At 1430 GMT, easyJet shares were down 8.5 percent at 984.8 pence, erasing gains made over the last month.

"The (first-quarter) results were in line with expectations other than the guidance on currency and fuel which will probably drive about a ten percent downgrade to consensus (profit forecasts)," Numis analyst Wynn Ellis said.

Before Tuesday's announcement, analysts had been forecasting pretax profit would fall by 16 percent to 414 million pounds for the 12 months to Sept. 30.

Over the current financial year, easyJet plans to grow capacity by up to 9 percent. As fares have fallen, the airline's strategy has been to stick to its expansion plans, arguing it is well-positioned to emerge as a winner when higher fuel prices return and higher cost operators suffer.

But its founder and top shareholder, Stelios Haji-Ioannou, who owns about 33 percent of the company, disagrees. He said on Tuesday he would use some of his shares at the company's annual meeting in a protest vote against the expansion plan.

"The best way to increase the earnings per share and send the share price up again is to reduce the incremental aircraft in the fleet from 2018 onwards," Haji-Ioannou said.

EasyJet CEO Carolyn McCall told reporters on a call the airline could increase or defer aircraft at short notice, given its flexible arrangement with supplier Airbus.

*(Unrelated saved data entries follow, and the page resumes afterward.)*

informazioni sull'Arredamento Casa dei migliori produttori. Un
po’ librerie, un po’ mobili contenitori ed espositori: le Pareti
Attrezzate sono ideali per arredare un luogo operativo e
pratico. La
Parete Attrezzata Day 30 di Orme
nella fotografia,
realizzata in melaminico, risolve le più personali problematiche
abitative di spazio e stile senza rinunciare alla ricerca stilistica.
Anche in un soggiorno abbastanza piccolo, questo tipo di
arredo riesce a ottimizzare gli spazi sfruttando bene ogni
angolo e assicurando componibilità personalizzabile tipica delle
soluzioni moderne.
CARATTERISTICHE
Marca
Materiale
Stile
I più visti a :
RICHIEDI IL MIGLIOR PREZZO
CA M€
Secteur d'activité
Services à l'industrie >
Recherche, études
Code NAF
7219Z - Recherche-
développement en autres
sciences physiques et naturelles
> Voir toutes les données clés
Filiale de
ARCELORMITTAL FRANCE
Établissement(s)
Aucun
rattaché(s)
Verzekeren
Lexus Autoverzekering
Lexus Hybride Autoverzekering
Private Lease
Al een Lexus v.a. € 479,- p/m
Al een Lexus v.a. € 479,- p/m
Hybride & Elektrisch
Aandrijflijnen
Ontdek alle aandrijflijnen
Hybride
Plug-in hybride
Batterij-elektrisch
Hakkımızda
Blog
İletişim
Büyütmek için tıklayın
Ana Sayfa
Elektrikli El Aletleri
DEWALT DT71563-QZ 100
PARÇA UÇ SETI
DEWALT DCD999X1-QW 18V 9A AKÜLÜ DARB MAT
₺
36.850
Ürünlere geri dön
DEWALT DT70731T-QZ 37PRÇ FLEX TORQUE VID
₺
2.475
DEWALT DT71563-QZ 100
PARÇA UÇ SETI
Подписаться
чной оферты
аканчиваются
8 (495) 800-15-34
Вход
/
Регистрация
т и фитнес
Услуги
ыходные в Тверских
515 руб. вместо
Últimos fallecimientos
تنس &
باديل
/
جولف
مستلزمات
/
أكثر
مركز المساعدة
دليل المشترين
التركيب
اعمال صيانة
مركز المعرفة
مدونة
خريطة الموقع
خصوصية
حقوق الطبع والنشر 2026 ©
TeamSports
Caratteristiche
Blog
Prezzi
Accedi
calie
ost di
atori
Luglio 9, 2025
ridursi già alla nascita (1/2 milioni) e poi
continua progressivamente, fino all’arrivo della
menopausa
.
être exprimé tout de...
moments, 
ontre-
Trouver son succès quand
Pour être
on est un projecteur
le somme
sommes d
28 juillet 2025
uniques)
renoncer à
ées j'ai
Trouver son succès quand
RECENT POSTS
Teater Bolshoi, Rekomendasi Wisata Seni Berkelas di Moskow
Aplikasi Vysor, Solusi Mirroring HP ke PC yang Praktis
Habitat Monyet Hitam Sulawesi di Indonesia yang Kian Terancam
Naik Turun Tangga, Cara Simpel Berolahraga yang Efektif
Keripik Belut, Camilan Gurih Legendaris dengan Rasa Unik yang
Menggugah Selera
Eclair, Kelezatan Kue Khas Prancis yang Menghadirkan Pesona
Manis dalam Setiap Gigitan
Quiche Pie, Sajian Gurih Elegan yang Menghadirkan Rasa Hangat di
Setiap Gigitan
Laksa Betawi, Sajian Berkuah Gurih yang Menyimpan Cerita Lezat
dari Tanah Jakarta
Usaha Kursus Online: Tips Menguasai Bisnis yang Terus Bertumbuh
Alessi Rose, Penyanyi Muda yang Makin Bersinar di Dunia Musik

"We have not activated any deferrals yet," she said. "That is still under review and that will be taken at board level as part of the strategic look at what we do."

STERLING EXPOSURE

While other carriers have also been affected by sterling weakness - Ryanair cut its profit forecast in October - easyJet is more exposed to the pound than others.

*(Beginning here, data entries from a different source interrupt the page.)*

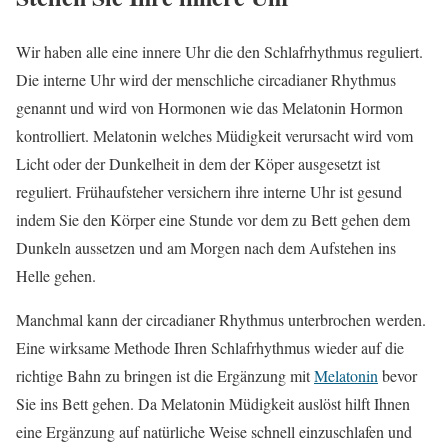
Wir haben alle eine innere Uhr die den Schlafrhythmus reguliert.
Die interne Uhr wird der menschliche circadianer Rhythmus
genannt und wird von Hormonen wie das Melatonin Hormon
kontrolliert. Melatonin welches Müdigkeit verursacht wird vom
Licht oder der Dunkelheit in dem der Köper ausgesetzt ist
reguliert. Frühaufsteher versichern ihre interne Uhr ist gesund
indem Sie den Körper eine Stunde vor dem zu Bett gehen dem
Dunkeln aussetzen und am Morgen nach dem Aufstehen ins
Helle gehen.
Manchmal kann der circadianer Rhythmus unterbrochen werden.
Eine wirksame Methode Ihren Schlafrhythmus wieder auf die
richtige Bahn zu bringen ist die Ergänzung mit
Melatonin
bevor
Sie ins Bett gehen. Da Melatonin Müdigkeit auslöst hilft Ihnen
eine Ergänzung auf natürliche Weise schnell einzuschlafen und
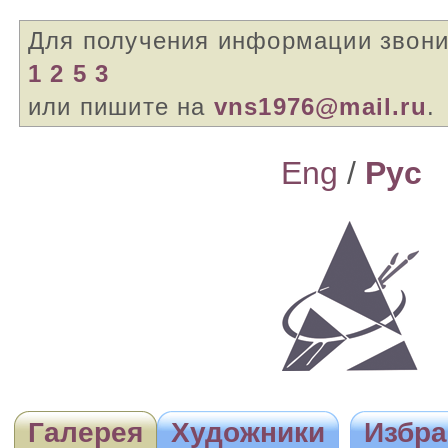
Для получения информации звон
1 2 5 3
или пишите на
vns1976@mail.ru
.
Eng
/
Pyc
Галерея
Художники
Избра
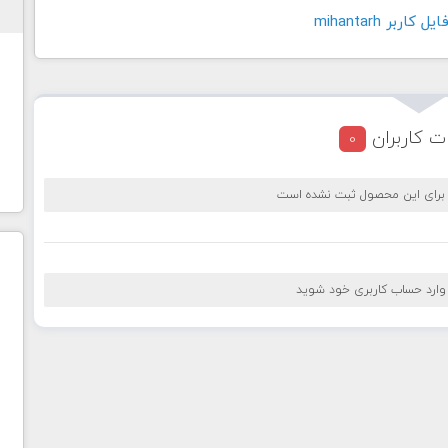
اربر mihantarh
ت کاربران
0
 برای این محصول ثبت نشده است
 وارد حساب کاربری خود شوید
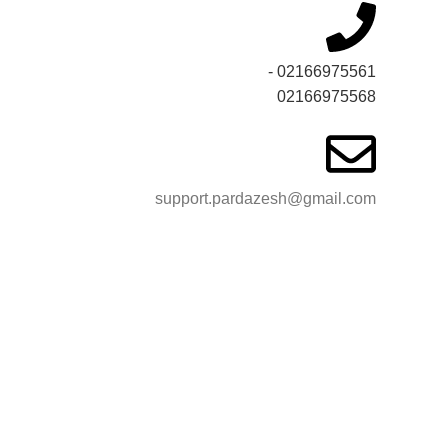
02166975561 -
02166975568
support.pardazesh@gmail.com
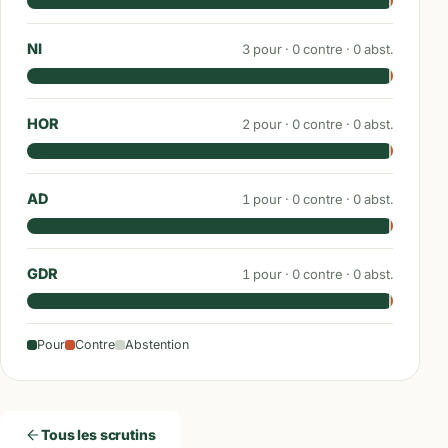
NI
3
pour ·
0
contre ·
0
abst.
HOR
2
pour ·
0
contre ·
0
abst.
AD
1
pour ·
0
contre ·
0
abst.
GDR
1
pour ·
0
contre ·
0
abst.
Pour
Contre
Abstention
Tous les scrutins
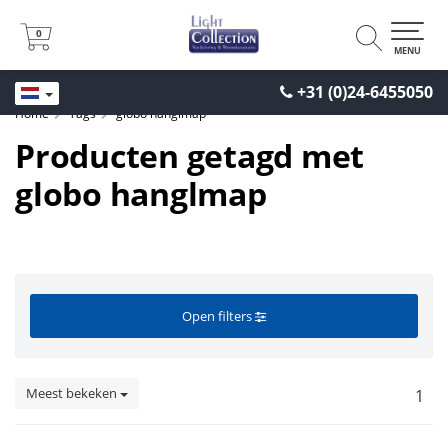
0
0
MENU
+31 (0)24-6455050
Home
Tags
globo hanglmap
Producten getagd met
globo hanglmap
Open filters
Meest bekeken
1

"It's worth bearing in mind that no other major airline reports in sterling or earns a similar proportion of its revenue in sterling," McCall said.

The pound has fallen 17 percent against the U.S. dollar since the Brexit vote, a headwind for easyJet as it buys fuel in dollars but earns about half its revenues from UK-based sales.

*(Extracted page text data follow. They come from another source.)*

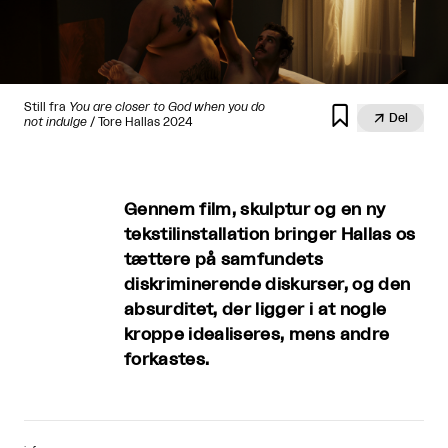
Still fra
You are closer to God when you do


Del
not indulge
/ Tore Hallas 2024
Gennem film, skulptur og en ny
tekstilinstallation bringer Hallas os
tættere på samfundets
diskriminerende diskurser, og den
absurditet, der ligger i at nogle
kroppe idealiseres, mens andre
forkastes.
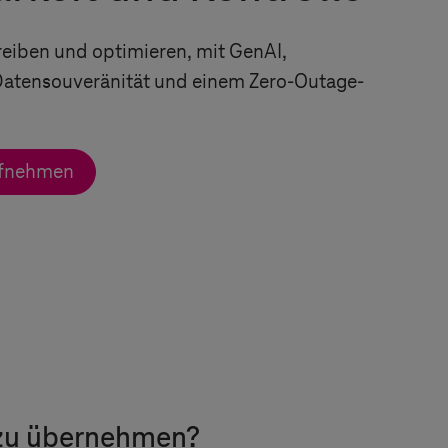
iben und optimieren, mit GenAI,
Datensouveränität und einem Zero-Outage-
ufnehmen
b zu übernehmen?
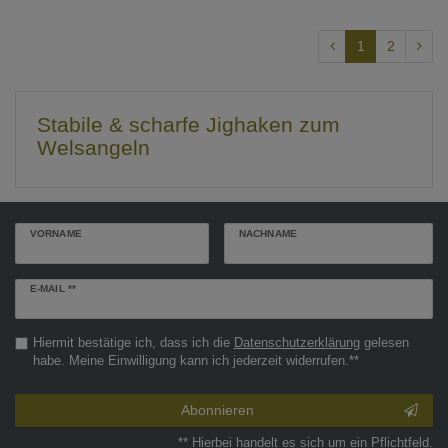
1
2
Stabile & scharfe Jighaken zum
Welsangeln
VORNAME
NACHNAME
Newsletter
E-MAIL **
Honig
Hiermit bestätige ich, dass ich die
Daten­schutz­erklärung
gelesen
habe. Meine Einwilligung kann ich jederzeit widerrufen.**
Abonnieren
** Hierbei handelt es sich um ein Pflichtfeld.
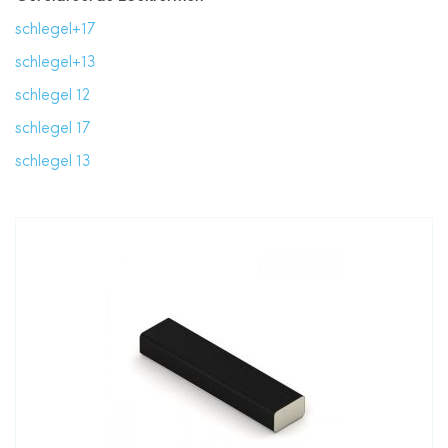
schlegel+17
schlegel+13
schlegel 12
schlegel 17
schlegel 13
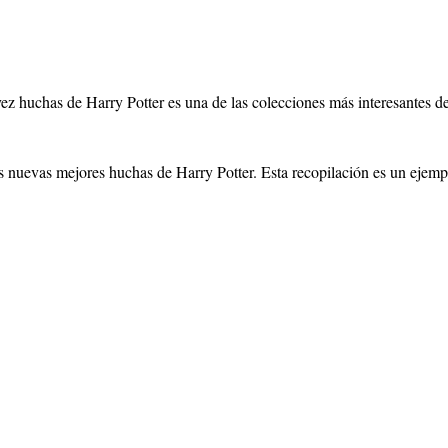
ez huchas de Harry Potter es una de las colecciones más interesantes d
 las nuevas mejores huchas de Harry Potter. Esta recopilación es un eje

Fuel prices have also started to rise - they are up to about $53 a barrel from around $30 this time last year, impacting the minority part of easyJet's fuel bill which is not hedged.

A weaker pound also makes travel to Europe more expensive for those departing from Britain, but easyJet said demand from UK leisure passengers was strong, with Britons factoring in the new exchange rate into their holidays.

"There's no evidence at the moment that Britons are staying at home and having holidays only at home," McCall said.

EasyJet is trying to counter declining ticket prices by cutting costs, but competition is such that it expects ticket prices to decline by a high single-digit percentage in the first half of the year, at the top end of guidance given in November.